The casting of Patrick Wilson as Joe Pitt is spot-on, and he does have the Mormon body language down pat. But when you show a Mormon character in 1985 drinking a Coke and I have to wonder "Is this a shocking, subtle piece of foreshadowing, or did someone not do their homework?", I'm going to err on the side of undone homework.
On the plus side, Emma Thompson's barely-keeping-it-together angel is great, and captures the "this is no way to run a railroad!" attitude I associate with Gnosticism.

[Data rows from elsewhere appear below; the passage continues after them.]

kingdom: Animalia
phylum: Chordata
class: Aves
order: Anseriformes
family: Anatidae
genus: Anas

I'm aware that my knowledge of Gnosticism is approximately on the level of Tony Kushner's knowledge of Mormonism, but ever since I saw those hot Gnostic angels at the subway stop I've wanted to watch a play about them.
As a bonus, let's also Spotlight The Bronson Pinchot Project (2012-2013): I don't know if I'd recommend this, but it is the most interesting home improvement show I've ever seen. Actor Bronson Pinchot has bought a bunch of properties in a small Pennsylvania town and he spends his time restoring them according to his vision. Said vision is charming when it comes to designing relaxing spaces to chill out and hang with friends or read, but vague and handwavy when it comes to taking a shower, or storing dry pasta or more than twenty books.
When Pinchot revealed that he uses the properties he's not currently renovating to store antiques and reclaimed materials for the renovations, Sumana uttered the line that summed it up: "He's running a Ponzi scheme on himself!" This turned out truer than I knew; in 2015 Pinchot filed bankruptcy and all the properties seen in the show were reposessed by creditors. Seems like he's still making good money as an audiobook narrator, though.